マッキントッシュ邸を後にして 6
あたしの後ろにサリーさんが、そっと付き従ってくれている。この人は、其れこそ黙っていれば、侍女と勘違いされるほどの人で、それでいてメイドのとしての仕事もキッチリ出来る。
マッキントッシュ邸の廊下を、あたしの歩く速度に合わせて付いてくる。この人が、この旅の間、ずつと面倒を見てくれている。今回は、トイレを使う手伝いを為てくれるつもりなんだろう。そこまでしてくれなくても、良いとは思うのだけれど。其れがメイドの仕事だそうだから、其れを断るのもどうかと思うしね。
因みにあたしは、マリアのドレスの脱ぎ着には手を貸している。時々ではあるけれど、彼女はトイレを使うのに、使用人の手伝いがいるようなドレスを着ることもあるからね。トイレの後処理もメイドの仕事でもあるし。汚れ仕事は基本的に、メイドの仕事だからね。
今着ているドレスは特注品で、一人で脱ぎ着が出来るように成っているから、その辺り使用人の手伝いは要らないけれど。他の人間の手前、サリーさんの補助を断るわけにも行かないのよね。熟々令嬢って職業は大変な仕事だと思う。だって、事の後処理も他人に任せるようになるんだよ。本当になれないわ。
あたしは貴賓室に戻ることにする。あそこには、新しくメイドとして雇ったクリス・バートランドさんが待っている。流石に月の物が終わっても、引き続き手伝って貰うのには、少し言い訳が必要で、取りあえずメイドとして雇うことにした。前職のことを考えると、色々と厄介なことが一杯あったけれど。
レイナさんから買い取る形に落着いたんだ。話をして驚いたんだけれど。彼女は、領都ベレタの影の元締めだった。あれで、騎士爵位を持つ立派な貴族様だった。本名の方は教えてくれなかった。

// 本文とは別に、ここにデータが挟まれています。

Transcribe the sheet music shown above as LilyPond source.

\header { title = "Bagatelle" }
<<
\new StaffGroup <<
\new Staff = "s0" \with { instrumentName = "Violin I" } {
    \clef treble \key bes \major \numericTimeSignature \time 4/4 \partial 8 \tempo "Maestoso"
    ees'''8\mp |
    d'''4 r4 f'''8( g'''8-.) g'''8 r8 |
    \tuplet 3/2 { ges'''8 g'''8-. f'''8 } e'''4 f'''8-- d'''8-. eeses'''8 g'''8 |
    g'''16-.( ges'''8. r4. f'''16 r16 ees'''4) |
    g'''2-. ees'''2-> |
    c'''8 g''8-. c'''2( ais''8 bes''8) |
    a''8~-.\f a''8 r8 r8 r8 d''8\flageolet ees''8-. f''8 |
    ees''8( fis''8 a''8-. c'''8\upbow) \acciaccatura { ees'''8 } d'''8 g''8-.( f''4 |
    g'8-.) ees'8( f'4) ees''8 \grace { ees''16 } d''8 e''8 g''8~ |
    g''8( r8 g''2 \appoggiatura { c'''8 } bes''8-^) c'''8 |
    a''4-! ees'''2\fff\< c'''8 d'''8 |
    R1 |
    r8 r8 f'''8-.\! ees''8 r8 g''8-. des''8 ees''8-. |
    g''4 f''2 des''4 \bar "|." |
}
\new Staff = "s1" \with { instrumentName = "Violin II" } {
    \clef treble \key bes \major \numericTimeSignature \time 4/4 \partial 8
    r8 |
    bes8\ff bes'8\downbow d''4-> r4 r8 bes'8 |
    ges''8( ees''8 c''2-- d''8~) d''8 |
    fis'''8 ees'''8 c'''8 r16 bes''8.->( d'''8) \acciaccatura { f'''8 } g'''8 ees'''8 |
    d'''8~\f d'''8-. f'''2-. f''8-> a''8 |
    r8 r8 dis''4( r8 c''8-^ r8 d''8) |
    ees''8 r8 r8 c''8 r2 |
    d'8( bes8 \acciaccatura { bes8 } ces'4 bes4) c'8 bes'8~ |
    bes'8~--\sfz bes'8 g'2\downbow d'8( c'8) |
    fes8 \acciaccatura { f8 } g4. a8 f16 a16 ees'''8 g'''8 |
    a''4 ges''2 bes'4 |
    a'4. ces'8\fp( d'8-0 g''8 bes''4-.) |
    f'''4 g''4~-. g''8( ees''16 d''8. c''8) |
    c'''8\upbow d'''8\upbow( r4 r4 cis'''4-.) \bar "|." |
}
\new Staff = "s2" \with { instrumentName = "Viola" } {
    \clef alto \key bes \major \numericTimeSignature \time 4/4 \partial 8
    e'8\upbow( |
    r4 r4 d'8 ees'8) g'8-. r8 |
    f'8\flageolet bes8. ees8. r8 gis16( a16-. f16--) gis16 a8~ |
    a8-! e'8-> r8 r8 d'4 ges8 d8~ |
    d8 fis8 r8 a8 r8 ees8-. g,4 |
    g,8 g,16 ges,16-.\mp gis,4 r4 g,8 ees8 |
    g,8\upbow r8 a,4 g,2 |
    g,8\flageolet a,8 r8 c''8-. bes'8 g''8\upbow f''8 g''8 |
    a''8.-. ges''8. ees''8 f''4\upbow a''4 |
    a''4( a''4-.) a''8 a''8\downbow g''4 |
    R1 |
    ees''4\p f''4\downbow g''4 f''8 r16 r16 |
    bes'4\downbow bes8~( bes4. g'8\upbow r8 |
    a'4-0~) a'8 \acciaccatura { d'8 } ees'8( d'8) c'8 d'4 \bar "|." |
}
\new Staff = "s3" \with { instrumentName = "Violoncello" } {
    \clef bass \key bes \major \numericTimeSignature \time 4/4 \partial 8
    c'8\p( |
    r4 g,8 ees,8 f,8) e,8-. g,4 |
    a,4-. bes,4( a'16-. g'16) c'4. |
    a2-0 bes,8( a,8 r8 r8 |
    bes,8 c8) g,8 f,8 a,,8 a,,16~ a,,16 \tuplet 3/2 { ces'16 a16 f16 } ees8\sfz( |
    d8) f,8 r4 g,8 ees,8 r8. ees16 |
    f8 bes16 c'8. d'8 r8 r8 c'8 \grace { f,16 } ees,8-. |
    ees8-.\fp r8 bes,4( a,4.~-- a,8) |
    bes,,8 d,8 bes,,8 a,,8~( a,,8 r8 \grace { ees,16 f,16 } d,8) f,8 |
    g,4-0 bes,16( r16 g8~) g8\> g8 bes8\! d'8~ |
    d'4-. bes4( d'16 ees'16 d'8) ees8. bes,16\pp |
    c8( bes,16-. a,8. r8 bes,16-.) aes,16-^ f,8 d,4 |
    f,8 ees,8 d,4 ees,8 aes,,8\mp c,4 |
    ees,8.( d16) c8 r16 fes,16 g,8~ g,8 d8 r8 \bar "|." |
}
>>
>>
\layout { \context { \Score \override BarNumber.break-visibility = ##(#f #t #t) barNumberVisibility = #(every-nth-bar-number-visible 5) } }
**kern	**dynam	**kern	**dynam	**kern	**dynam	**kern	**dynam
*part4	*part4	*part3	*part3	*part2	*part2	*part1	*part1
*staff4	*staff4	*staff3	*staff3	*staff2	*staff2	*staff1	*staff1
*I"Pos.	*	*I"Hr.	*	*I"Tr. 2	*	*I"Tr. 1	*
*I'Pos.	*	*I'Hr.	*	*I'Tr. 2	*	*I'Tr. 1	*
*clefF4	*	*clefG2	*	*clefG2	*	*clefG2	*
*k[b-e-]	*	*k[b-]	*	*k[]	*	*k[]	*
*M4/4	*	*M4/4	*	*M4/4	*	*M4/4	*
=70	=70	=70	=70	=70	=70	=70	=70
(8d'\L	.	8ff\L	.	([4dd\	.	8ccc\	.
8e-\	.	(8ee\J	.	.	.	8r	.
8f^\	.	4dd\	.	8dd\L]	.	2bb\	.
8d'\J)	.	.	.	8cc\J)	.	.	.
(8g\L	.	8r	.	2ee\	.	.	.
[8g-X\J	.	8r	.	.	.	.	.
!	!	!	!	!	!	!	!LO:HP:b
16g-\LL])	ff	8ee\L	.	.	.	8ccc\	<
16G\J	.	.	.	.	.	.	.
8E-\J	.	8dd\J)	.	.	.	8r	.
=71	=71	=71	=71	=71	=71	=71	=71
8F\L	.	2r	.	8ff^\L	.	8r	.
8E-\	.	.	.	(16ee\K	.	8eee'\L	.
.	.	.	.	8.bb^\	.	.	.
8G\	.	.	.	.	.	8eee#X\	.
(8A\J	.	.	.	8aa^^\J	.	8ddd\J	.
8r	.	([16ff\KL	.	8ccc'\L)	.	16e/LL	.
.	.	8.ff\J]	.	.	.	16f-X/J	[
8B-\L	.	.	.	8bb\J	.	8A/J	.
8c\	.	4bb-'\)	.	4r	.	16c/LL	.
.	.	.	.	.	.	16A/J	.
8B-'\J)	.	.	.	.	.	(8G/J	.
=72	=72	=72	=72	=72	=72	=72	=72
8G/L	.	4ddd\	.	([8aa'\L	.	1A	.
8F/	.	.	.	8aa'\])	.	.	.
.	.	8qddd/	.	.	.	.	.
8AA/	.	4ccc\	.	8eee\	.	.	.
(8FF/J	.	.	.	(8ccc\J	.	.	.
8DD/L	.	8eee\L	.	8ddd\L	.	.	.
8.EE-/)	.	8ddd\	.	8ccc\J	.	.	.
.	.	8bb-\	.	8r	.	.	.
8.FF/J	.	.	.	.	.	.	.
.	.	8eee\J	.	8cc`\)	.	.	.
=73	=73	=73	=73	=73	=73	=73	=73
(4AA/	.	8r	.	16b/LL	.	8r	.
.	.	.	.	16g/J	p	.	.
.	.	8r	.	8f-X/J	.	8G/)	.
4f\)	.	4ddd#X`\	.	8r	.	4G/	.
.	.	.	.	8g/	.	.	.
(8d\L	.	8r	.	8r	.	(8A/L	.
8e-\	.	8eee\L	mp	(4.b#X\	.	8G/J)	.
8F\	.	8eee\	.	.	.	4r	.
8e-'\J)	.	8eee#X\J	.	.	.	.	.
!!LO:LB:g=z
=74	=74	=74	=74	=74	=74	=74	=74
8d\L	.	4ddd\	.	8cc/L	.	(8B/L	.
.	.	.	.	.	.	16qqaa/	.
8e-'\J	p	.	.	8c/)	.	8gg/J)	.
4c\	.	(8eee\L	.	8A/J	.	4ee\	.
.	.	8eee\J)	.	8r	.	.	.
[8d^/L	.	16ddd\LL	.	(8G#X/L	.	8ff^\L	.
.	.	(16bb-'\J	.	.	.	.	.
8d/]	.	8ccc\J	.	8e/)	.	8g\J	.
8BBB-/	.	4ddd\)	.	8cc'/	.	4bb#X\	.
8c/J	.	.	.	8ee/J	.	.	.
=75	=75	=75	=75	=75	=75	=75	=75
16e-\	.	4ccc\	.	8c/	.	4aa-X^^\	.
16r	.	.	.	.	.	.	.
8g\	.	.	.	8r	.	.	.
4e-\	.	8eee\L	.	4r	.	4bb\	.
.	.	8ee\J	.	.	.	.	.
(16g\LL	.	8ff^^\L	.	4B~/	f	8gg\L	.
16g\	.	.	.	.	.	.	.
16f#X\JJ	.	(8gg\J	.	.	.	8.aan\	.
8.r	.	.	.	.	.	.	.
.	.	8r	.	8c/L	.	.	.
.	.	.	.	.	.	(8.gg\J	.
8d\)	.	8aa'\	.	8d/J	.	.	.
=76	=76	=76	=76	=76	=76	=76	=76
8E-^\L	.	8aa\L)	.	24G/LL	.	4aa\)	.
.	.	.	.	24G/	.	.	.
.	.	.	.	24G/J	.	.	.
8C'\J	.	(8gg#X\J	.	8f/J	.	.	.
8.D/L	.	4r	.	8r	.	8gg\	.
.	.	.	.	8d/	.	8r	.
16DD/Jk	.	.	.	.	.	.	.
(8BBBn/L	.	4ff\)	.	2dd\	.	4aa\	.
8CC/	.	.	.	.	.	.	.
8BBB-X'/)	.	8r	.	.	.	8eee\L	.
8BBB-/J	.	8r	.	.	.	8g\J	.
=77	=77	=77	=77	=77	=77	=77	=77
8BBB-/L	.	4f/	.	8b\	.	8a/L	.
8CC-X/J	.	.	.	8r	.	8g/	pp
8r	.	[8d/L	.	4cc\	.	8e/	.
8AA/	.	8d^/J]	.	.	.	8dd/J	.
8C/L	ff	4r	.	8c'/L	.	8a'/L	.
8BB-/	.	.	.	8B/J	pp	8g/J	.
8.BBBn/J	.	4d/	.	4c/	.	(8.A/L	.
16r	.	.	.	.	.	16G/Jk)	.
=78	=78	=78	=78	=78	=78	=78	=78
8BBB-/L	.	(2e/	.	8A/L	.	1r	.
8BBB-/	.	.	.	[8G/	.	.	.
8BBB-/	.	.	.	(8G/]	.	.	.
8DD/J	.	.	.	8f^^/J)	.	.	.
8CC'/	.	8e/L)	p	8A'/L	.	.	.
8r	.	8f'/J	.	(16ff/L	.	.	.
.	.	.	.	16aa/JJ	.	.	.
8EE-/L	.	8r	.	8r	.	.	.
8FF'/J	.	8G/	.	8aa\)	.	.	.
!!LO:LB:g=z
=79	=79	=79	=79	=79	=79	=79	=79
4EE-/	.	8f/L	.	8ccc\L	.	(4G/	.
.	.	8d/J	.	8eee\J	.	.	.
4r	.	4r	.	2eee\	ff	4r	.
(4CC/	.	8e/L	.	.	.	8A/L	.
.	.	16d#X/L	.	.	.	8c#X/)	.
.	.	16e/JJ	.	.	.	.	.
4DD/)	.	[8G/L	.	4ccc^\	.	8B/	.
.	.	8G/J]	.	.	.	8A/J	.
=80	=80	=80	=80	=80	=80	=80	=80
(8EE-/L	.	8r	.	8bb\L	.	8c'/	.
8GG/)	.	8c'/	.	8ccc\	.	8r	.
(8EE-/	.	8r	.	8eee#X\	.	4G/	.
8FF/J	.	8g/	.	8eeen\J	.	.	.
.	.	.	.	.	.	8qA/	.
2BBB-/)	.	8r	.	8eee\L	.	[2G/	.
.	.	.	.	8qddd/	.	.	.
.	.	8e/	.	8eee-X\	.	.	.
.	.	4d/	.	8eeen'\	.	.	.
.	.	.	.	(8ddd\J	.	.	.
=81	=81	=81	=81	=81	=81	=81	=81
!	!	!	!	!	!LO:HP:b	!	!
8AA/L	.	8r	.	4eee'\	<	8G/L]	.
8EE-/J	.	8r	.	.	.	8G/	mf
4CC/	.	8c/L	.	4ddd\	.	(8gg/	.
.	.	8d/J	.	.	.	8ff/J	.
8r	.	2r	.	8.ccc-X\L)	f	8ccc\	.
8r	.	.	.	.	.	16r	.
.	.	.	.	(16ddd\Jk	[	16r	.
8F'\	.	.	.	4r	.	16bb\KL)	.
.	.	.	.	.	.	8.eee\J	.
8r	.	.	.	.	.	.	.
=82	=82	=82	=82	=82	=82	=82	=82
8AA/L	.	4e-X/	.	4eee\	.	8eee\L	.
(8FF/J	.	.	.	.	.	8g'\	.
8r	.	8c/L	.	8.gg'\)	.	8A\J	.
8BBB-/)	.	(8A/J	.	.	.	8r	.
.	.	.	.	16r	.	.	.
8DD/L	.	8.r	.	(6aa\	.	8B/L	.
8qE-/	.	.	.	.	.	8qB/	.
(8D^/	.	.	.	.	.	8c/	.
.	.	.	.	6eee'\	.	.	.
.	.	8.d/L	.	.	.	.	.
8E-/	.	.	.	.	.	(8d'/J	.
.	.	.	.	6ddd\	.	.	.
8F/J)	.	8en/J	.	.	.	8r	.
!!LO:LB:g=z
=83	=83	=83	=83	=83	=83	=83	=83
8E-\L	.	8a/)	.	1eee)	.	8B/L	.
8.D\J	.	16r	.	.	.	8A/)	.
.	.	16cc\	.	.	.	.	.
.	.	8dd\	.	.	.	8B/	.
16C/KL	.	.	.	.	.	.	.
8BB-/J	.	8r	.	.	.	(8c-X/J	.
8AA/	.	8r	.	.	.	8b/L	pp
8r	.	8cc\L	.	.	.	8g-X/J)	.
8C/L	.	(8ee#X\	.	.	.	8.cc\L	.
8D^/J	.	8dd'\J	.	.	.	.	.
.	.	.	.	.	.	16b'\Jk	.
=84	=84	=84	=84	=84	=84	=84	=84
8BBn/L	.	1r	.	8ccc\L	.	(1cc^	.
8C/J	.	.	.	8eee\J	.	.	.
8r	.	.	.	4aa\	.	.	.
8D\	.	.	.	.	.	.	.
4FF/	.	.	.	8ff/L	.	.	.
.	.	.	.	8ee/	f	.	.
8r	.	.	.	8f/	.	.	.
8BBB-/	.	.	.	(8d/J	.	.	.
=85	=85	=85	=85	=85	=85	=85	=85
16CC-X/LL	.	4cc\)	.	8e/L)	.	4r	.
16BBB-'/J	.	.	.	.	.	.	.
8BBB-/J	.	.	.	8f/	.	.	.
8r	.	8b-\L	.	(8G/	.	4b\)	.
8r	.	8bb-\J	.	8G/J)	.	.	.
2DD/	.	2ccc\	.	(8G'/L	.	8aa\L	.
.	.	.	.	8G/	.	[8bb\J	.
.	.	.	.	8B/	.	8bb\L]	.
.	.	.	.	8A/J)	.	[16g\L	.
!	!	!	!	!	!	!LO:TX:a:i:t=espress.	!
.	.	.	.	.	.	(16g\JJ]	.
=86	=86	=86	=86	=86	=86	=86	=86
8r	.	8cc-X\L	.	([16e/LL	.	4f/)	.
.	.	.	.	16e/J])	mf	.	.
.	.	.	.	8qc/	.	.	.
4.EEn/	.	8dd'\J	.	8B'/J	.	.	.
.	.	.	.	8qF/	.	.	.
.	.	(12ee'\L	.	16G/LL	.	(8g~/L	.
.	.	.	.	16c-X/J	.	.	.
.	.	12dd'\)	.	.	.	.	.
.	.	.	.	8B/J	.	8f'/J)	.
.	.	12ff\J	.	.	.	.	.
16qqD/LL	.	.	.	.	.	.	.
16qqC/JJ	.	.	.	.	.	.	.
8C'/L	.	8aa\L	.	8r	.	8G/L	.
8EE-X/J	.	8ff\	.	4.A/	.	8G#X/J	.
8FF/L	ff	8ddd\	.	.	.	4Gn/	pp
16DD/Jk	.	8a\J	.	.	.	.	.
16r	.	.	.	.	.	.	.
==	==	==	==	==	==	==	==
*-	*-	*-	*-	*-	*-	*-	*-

其れと、クリス・バートランドさんを買い取る形になってしまったのは、いわば彼女は奴隷の立場だったんだよね。この世界には、基本的人権なんて考えはないから、その辺りは仕方が無いのかも知れない。
あたしは最初は、バートランドさんを買い取って、侍女に戻して上げようとしたんだ。其れは、ジェシカ・ハウスマンさんに反対された。貴族でなくなってしまった彼女を、侍女として受け入れることは出来ないそうで、これからのことを考えるなら、一時雇いのまま、奥様に相談することを強く勧められた。
実はあたしは、この遠征の間、かなりの権限が与えられている。名目上でも、あたしはこの遠征隊の責任者を任されている。何で、そんなことに成っているかというと、全部奥様の意向らしい。マリアが持っているであろう、権限を持たされている。
必要なら、其れなりの予算を使って、出先で使用人を雇い入れることも出来る。何しろ、あたしには前科があるからね。カナハのサウラを連れ帰ったっていう前科がね。
たぶん、奥様はあたしが自分の子供だって判っている。それに乗じて、あたしの我儘を通している自覚はある。たんなるメイドには出来ないことだから、狡いとは思うけれど。今は其れをありがたく利用させて貰う。